DATA IN THIS EXERCISE
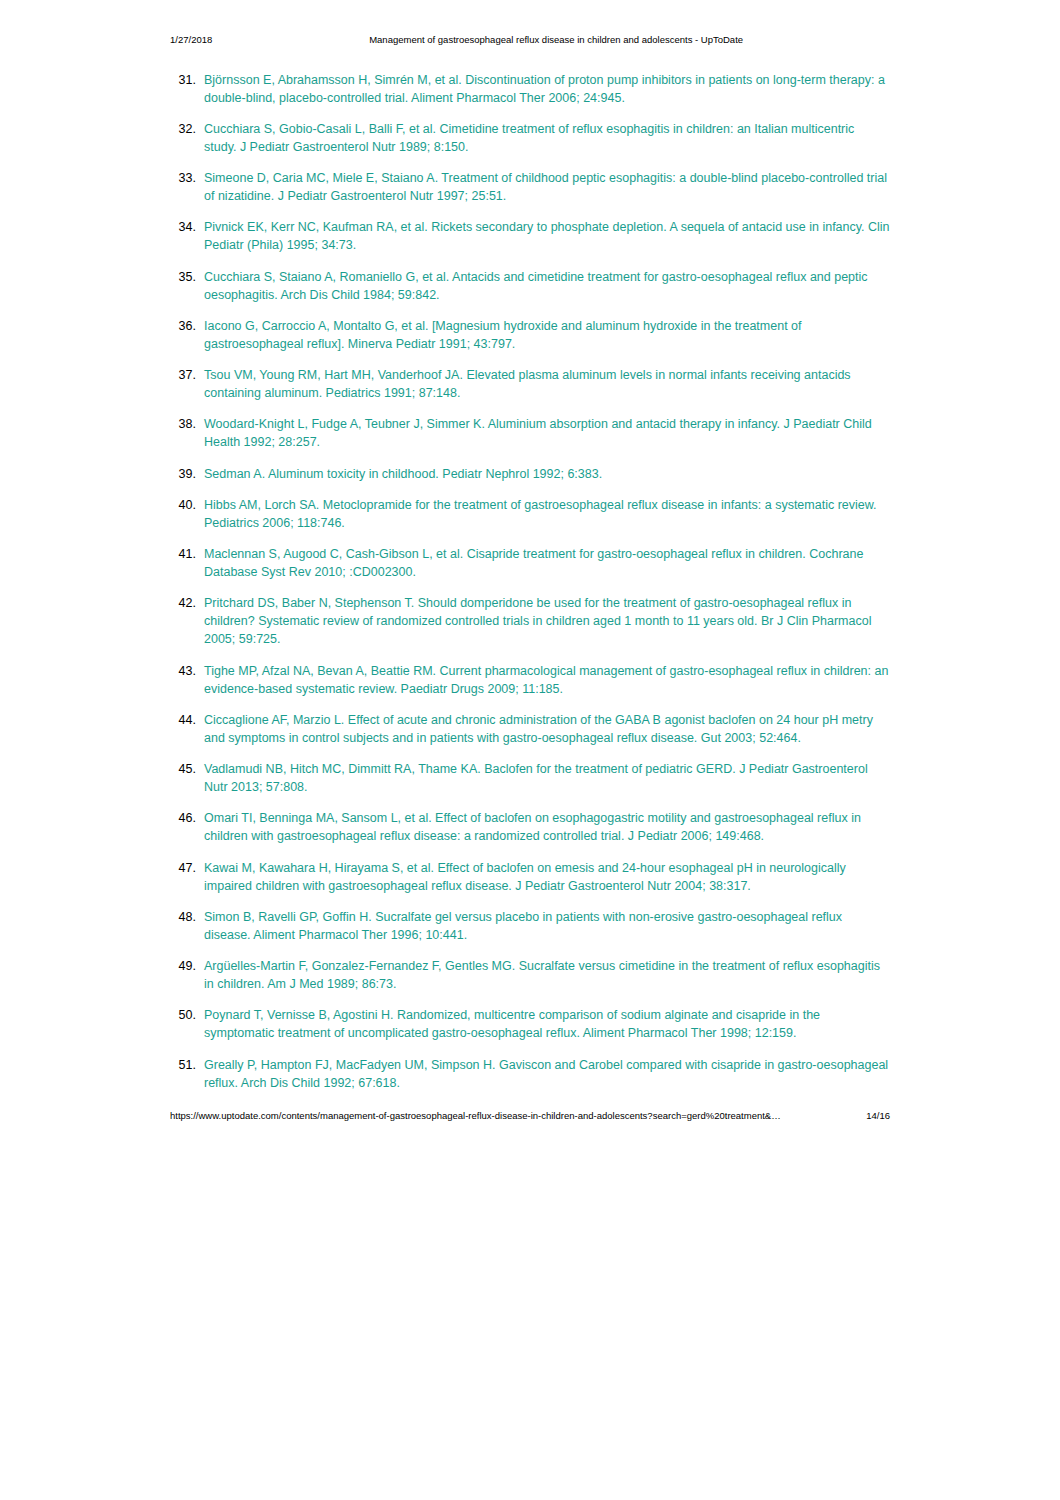1/27/2018 Management of gastroesophageal reflux disease in children and adolescents - UpToDate
31. Björnsson E, Abrahamsson H, Simrén M, et al. Discontinuation of proton pump inhibitors in patients on long-term therapy: a double-blind, placebo-controlled trial. Aliment Pharmacol Ther 2006; 24:945.
32. Cucchiara S, Gobio-Casali L, Balli F, et al. Cimetidine treatment of reflux esophagitis in children: an Italian multicentric study. J Pediatr Gastroenterol Nutr 1989; 8:150.
33. Simeone D, Caria MC, Miele E, Staiano A. Treatment of childhood peptic esophagitis: a double-blind placebo-controlled trial of nizatidine. J Pediatr Gastroenterol Nutr 1997; 25:51.
34. Pivnick EK, Kerr NC, Kaufman RA, et al. Rickets secondary to phosphate depletion. A sequela of antacid use in infancy. Clin Pediatr (Phila) 1995; 34:73.
35. Cucchiara S, Staiano A, Romaniello G, et al. Antacids and cimetidine treatment for gastro-oesophageal reflux and peptic oesophagitis. Arch Dis Child 1984; 59:842.
36. Iacono G, Carroccio A, Montalto G, et al. [Magnesium hydroxide and aluminum hydroxide in the treatment of gastroesophageal reflux]. Minerva Pediatr 1991; 43:797.
37. Tsou VM, Young RM, Hart MH, Vanderhoof JA. Elevated plasma aluminum levels in normal infants receiving antacids containing aluminum. Pediatrics 1991; 87:148.
38. Woodard-Knight L, Fudge A, Teubner J, Simmer K. Aluminium absorption and antacid therapy in infancy. J Paediatr Child Health 1992; 28:257.
39. Sedman A. Aluminum toxicity in childhood. Pediatr Nephrol 1992; 6:383.
40. Hibbs AM, Lorch SA. Metoclopramide for the treatment of gastroesophageal reflux disease in infants: a systematic review. Pediatrics 2006; 118:746.
41. Maclennan S, Augood C, Cash-Gibson L, et al. Cisapride treatment for gastro-oesophageal reflux in children. Cochrane Database Syst Rev 2010; :CD002300.
42. Pritchard DS, Baber N, Stephenson T. Should domperidone be used for the treatment of gastro-oesophageal reflux in children? Systematic review of randomized controlled trials in children aged 1 month to 11 years old. Br J Clin Pharmacol 2005; 59:725.
43. Tighe MP, Afzal NA, Bevan A, Beattie RM. Current pharmacological management of gastro-esophageal reflux in children: an evidence-based systematic review. Paediatr Drugs 2009; 11:185.
44. Ciccaglione AF, Marzio L. Effect of acute and chronic administration of the GABA B agonist baclofen on 24 hour pH metry and symptoms in control subjects and in patients with gastro-oesophageal reflux disease. Gut 2003; 52:464.
45. Vadlamudi NB, Hitch MC, Dimmitt RA, Thame KA. Baclofen for the treatment of pediatric GERD. J Pediatr Gastroenterol Nutr 2013; 57:808.
46. Omari TI, Benninga MA, Sansom L, et al. Effect of baclofen on esophagogastric motility and gastroesophageal reflux in children with gastroesophageal reflux disease: a randomized controlled trial. J Pediatr 2006; 149:468.
47. Kawai M, Kawahara H, Hirayama S, et al. Effect of baclofen on emesis and 24-hour esophageal pH in neurologically impaired children with gastroesophageal reflux disease. J Pediatr Gastroenterol Nutr 2004; 38:317.
48. Simon B, Ravelli GP, Goffin H. Sucralfate gel versus placebo in patients with non-erosive gastro-oesophageal reflux disease. Aliment Pharmacol Ther 1996; 10:441.
49. Argüelles-Martin F, Gonzalez-Fernandez F, Gentles MG. Sucralfate versus cimetidine in the treatment of reflux esophagitis in children. Am J Med 1989; 86:73.
50. Poynard T, Vernisse B, Agostini H. Randomized, multicentre comparison of sodium alginate and cisapride in the symptomatic treatment of uncomplicated gastro-oesophageal reflux. Aliment Pharmacol Ther 1998; 12:159.
51. Greally P, Hampton FJ, MacFadyen UM, Simpson H. Gaviscon and Carobel compared with cisapride in gastro-oesophageal reflux. Arch Dis Child 1992; 67:618.
https://www.uptodate.com/contents/management-of-gastroesophageal-reflux-disease-in-children-and-adolescents?search=gerd%20treatment&… 14/16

THE PROBLEM
Line for line, restate the data above and omit every picture.

REPLY TO THE EXERCISE
1/27/2018 Management of gastroesophageal reflux disease in children and adolescents - UpToDate
31. Björnsson E, Abrahamsson H, Simrén M, et al. Discontinuation of proton pump inhibitors in patients on long-term therapy: a double-blind, placebo-controlled trial. Aliment Pharmacol Ther 2006; 24:945.
32. Cucchiara S, Gobio-Casali L, Balli F, et al. Cimetidine treatment of reflux esophagitis in children: an Italian multicentric study. J Pediatr Gastroenterol Nutr 1989; 8:150.
33. Simeone D, Caria MC, Miele E, Staiano A. Treatment of childhood peptic esophagitis: a double-blind placebo-controlled trial of nizatidine. J Pediatr Gastroenterol Nutr 1997; 25:51.
34. Pivnick EK, Kerr NC, Kaufman RA, et al. Rickets secondary to phosphate depletion. A sequela of antacid use in infancy. Clin Pediatr (Phila) 1995; 34:73.
35. Cucchiara S, Staiano A, Romaniello G, et al. Antacids and cimetidine treatment for gastro-oesophageal reflux and peptic oesophagitis. Arch Dis Child 1984; 59:842.
36. Iacono G, Carroccio A, Montalto G, et al. [Magnesium hydroxide and aluminum hydroxide in the treatment of gastroesophageal reflux]. Minerva Pediatr 1991; 43:797.
37. Tsou VM, Young RM, Hart MH, Vanderhoof JA. Elevated plasma aluminum levels in normal infants receiving antacids containing aluminum. Pediatrics 1991; 87:148.
38. Woodard-Knight L, Fudge A, Teubner J, Simmer K. Aluminium absorption and antacid therapy in infancy. J Paediatr Child Health 1992; 28:257.
39. Sedman A. Aluminum toxicity in childhood. Pediatr Nephrol 1992; 6:383.
40. Hibbs AM, Lorch SA. Metoclopramide for the treatment of gastroesophageal reflux disease in infants: a systematic review. Pediatrics 2006; 118:746.
41. Maclennan S, Augood C, Cash-Gibson L, et al. Cisapride treatment for gastro-oesophageal reflux in children. Cochrane Database Syst Rev 2010; :CD002300.
42. Pritchard DS, Baber N, Stephenson T. Should domperidone be used for the treatment of gastro-oesophageal reflux in children? Systematic review of randomized controlled trials in children aged 1 month to 11 years old. Br J Clin Pharmacol 2005; 59:725.
43. Tighe MP, Afzal NA, Bevan A, Beattie RM. Current pharmacological management of gastro-esophageal reflux in children: an evidence-based systematic review. Paediatr Drugs 2009; 11:185.
44. Ciccaglione AF, Marzio L. Effect of acute and chronic administration of the GABA B agonist baclofen on 24 hour pH metry and symptoms in control subjects and in patients with gastro-oesophageal reflux disease. Gut 2003; 52:464.
45. Vadlamudi NB, Hitch MC, Dimmitt RA, Thame KA. Baclofen for the treatment of pediatric GERD. J Pediatr Gastroenterol Nutr 2013; 57:808.
46. Omari TI, Benninga MA, Sansom L, et al. Effect of baclofen on esophagogastric motility and gastroesophageal reflux in children with gastroesophageal reflux disease: a randomized controlled trial. J Pediatr 2006; 149:468.
47. Kawai M, Kawahara H, Hirayama S, et al. Effect of baclofen on emesis and 24-hour esophageal pH in neurologically impaired children with gastroesophageal reflux disease. J Pediatr Gastroenterol Nutr 2004; 38:317.
48. Simon B, Ravelli GP, Goffin H. Sucralfate gel versus placebo in patients with non-erosive gastro-oesophageal reflux disease. Aliment Pharmacol Ther 1996; 10:441.
49. Argüelles-Martin F, Gonzalez-Fernandez F, Gentles MG. Sucralfate versus cimetidine in the treatment of reflux esophagitis in children. Am J Med 1989; 86:73.
50. Poynard T, Vernisse B, Agostini H. Randomized, multicentre comparison of sodium alginate and cisapride in the symptomatic treatment of uncomplicated gastro-oesophageal reflux. Aliment Pharmacol Ther 1998; 12:159.
51. Greally P, Hampton FJ, MacFadyen UM, Simpson H. Gaviscon and Carobel compared with cisapride in gastro-oesophageal reflux. Arch Dis Child 1992; 67:618.
https://www.uptodate.com/contents/management-of-gastroesophageal-reflux-disease-in-children-and-adolescents?search=gerd%20treatment&… 14/16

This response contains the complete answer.